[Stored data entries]
◆ ◆ ◆ ◆

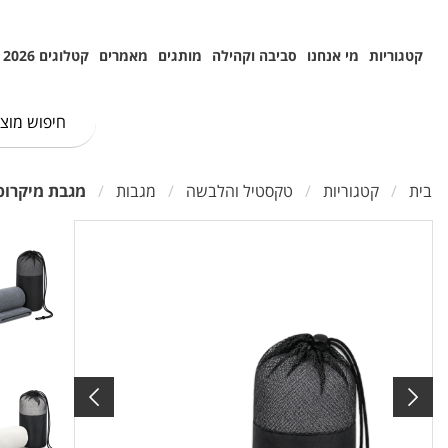
קטגוריות
מי אנחנו
סביבה וקהילה
מותגים
מאמרים
קטלוגים 2026
בית
קטגוריות
טקסטיל והלבשה
מגבות
מגבת מיקרופייבר 340 גרם 70X130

◆ ◆ ◆ ◆

__Assignment__:
Convert the text lines read from the entry above into a numbered list, omitting any blank lines. Leave the picture out of the list.

__Task solution__:
1. קטגוריות
2. מי אנחנו
3. סביבה וקהילה
4. מותגים
5. מאמרים
6. קטלוגים 2026
7. בית
8. קטגוריות
9. טקסטיל והלבשה
10. מגבות
11. מגבת מיקרופייבר 340 גרם 70X130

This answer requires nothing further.